(Task inputs begins)

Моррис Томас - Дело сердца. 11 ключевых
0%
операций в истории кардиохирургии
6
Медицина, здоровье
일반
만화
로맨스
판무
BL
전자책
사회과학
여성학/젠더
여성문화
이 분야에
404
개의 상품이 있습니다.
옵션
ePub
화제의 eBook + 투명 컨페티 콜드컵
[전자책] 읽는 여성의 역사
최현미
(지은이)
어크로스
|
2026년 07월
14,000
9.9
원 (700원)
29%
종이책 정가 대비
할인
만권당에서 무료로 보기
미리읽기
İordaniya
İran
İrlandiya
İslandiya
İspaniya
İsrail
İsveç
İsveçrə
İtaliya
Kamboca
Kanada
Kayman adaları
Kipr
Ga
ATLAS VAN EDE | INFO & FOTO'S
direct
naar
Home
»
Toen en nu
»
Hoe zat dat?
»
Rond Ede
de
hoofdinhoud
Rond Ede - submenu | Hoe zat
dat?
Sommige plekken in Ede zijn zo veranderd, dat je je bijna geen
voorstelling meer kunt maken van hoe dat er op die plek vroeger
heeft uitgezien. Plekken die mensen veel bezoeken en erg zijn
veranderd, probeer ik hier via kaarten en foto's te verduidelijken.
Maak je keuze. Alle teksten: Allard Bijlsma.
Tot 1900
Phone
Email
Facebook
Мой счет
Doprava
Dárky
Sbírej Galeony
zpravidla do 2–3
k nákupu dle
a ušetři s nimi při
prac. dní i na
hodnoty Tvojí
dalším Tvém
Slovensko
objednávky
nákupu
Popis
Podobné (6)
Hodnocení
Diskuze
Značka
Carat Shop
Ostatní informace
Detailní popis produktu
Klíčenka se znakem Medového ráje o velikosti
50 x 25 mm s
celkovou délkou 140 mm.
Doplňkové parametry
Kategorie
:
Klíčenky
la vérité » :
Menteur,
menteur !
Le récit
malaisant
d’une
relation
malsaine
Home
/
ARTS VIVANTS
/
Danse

(Task inputs ends)

### Task objective
Check the records above line by line and tally those holding the string "zijn". Answer with the number only.

### Task result
2